Urban-Forests-book-cover

As mentioned in the previous post, Jill Jonnes’s heralded 2016 book, Urban ForestsA Natural History of Trees and People in the American Cityscape, is a key resource for educating and inspiring ourselves, our fellow citizens, and our legislators as we seek to protect our urban forests. Here’s a review.

Urban Forests: A Natural History of Trees and People in the American Landscape by Jill Jonnes 

Reviewed by Allison Craig, BioForest Urban Forest Health Specialist 

Urban Forests: A Natural History of Trees and People in the American Landscape published by Viking Press (2016) is a wonderful read for anyone wanting to travel back in time and immerse themselves in the journey of urban forestry in America. Jonnes takes the reader on a nostalgic and well-thought out tour of iconic urban American trees and landscapes, telling stories of nineteenth-century New York City streets once lined with the exotic and vigorous tree-of-heaven, Washington, D.C.’s love affair with flowering Japanese cherry trees, the lamentable nation-wide decline of the great American chestnut, the death and re-birth of the stately American elm from suburban roadways, and the marvelous recovery of the striking dawn redwood from the depths of China’s forests.

Contemporarily, she recounts the environmental, economic, and emotional strains of the relevant and on-going battles with invasive Asian beetles, highlighting the havoc wreaked by the Asian longhorned beetle and the emerald ash borer to date in America. Her retellings of the original detections and realization of the implications of these pests accurately summarize and reflect a collective feeling of dread, shock, and unease that anyone who has dealt with these beetles has surely experienced. 

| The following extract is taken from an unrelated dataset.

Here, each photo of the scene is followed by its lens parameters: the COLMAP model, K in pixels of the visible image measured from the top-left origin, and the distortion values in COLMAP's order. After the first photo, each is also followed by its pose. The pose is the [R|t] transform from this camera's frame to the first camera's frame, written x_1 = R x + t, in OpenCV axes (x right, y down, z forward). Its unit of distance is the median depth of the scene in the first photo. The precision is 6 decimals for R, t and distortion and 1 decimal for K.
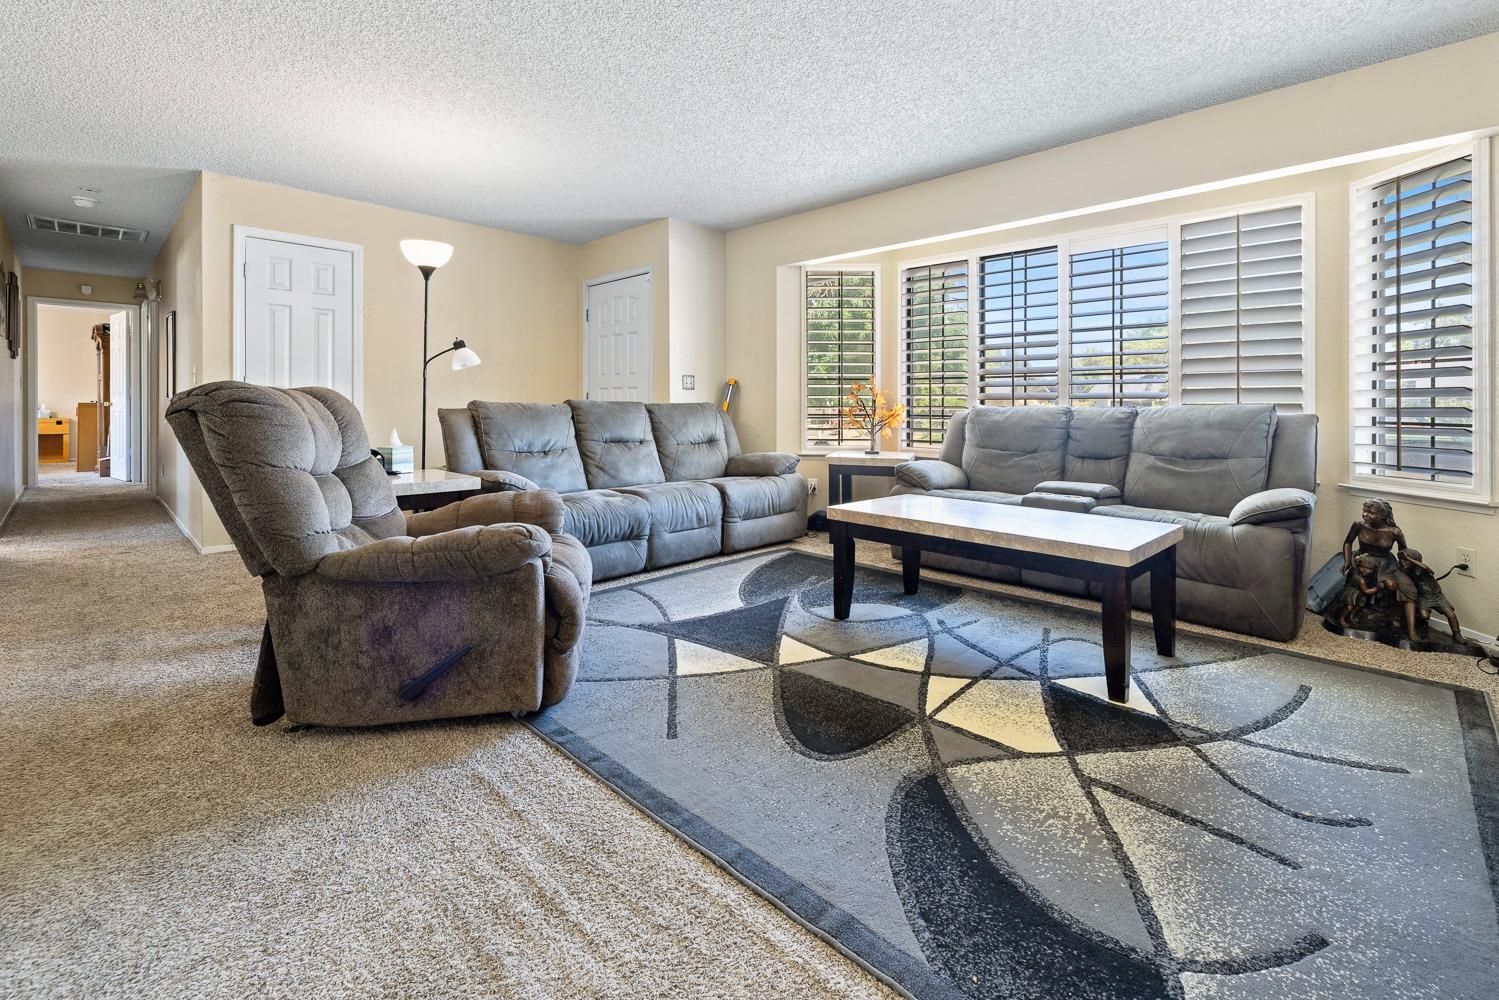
lens RADIAL K [[659.8, 0, 757.1], [0, 659.8, 404.5], [0, 0, 1]] dist [-0.001044, 0.000030]
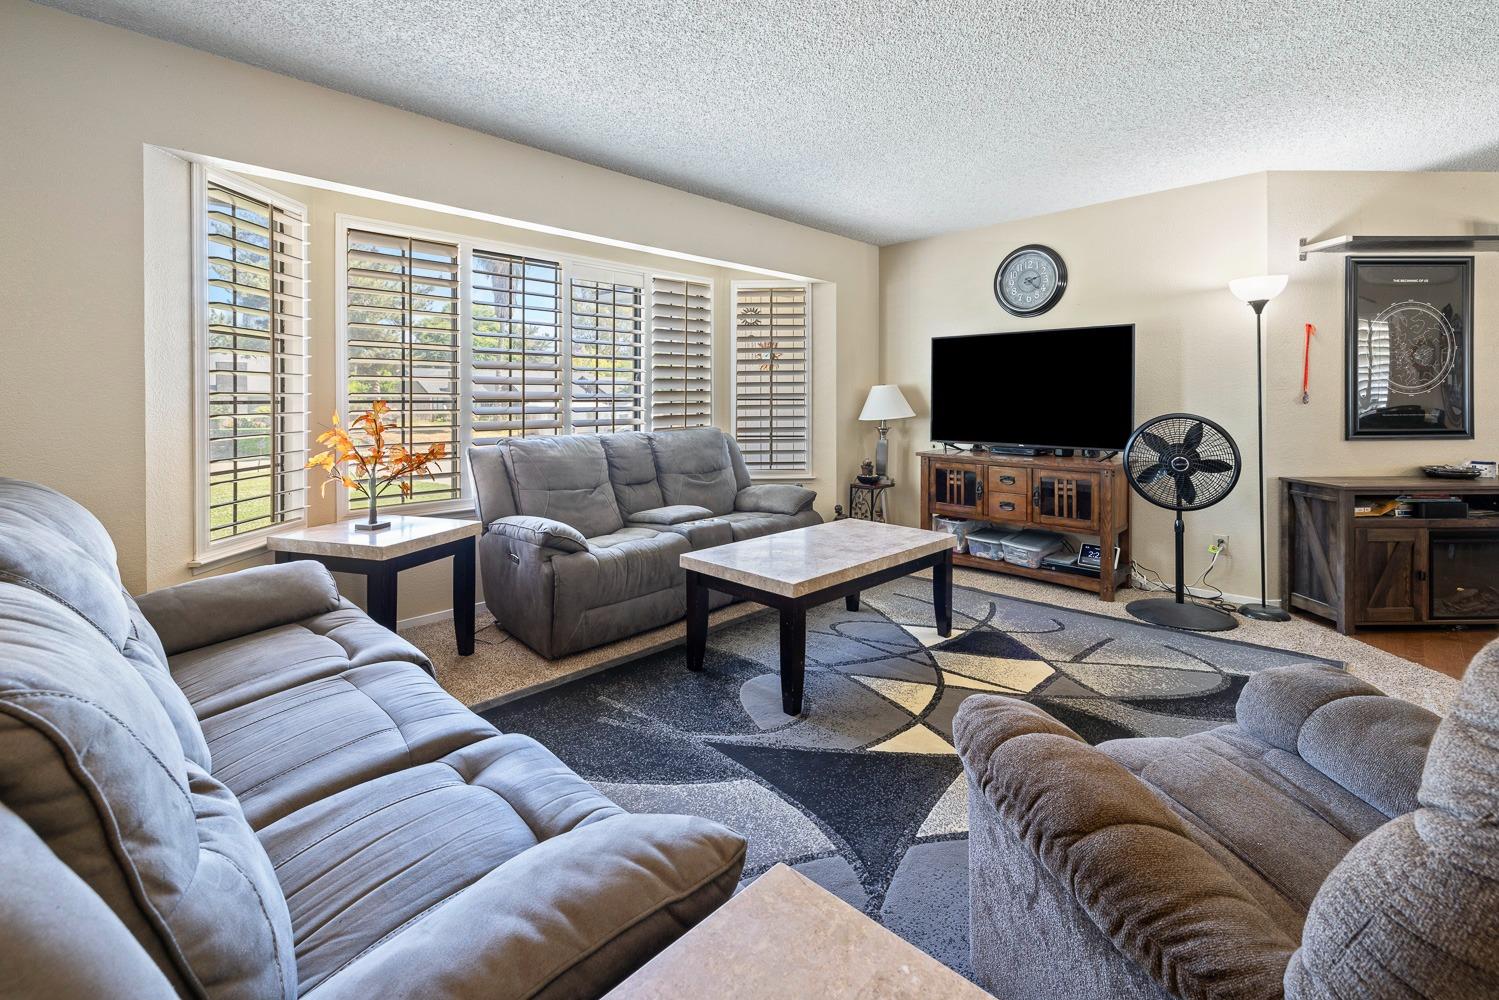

Historical and influential tree champions such as Thomas Jefferson, Theodore Roosevelt, J. Sterling Morton (founder of Arbor Day), Charles Sprague Sargent (the creator of America’s first “tree museum,” Harvard University’s Arnold Arboretum), and John Davey (“tree doctor” and founder of the Davey Tree Expert Company) are seamlessly woven into the narration, their contributions often enhanced with quotes derived from original correspondence or dialogue. The works of modern day tree advocates like USFS scientists Greg McPherson and Dave Nowak, Washington’s Casey Trees, NYC Mayor Bloomberg, and Bette Midler are relayed with inspirational undertones. There is great emphasis on the importance of continuing to advance the field of urban forestry in order to bring balance to our increasingly urban environments. Jonnes points to politicians and city managers as current key catalysts for urban forestry, possessing the power to make a meaningful difference in the way trees are factored into urban planning and design.

There are few photographs and illustrations in this book, but Jonnes’s elegant and descriptive writing style elevates trees to revered entities and urban forests to transformational locales, conjuring images of natural beauty, healing, respite and positive change—no pictures necessary.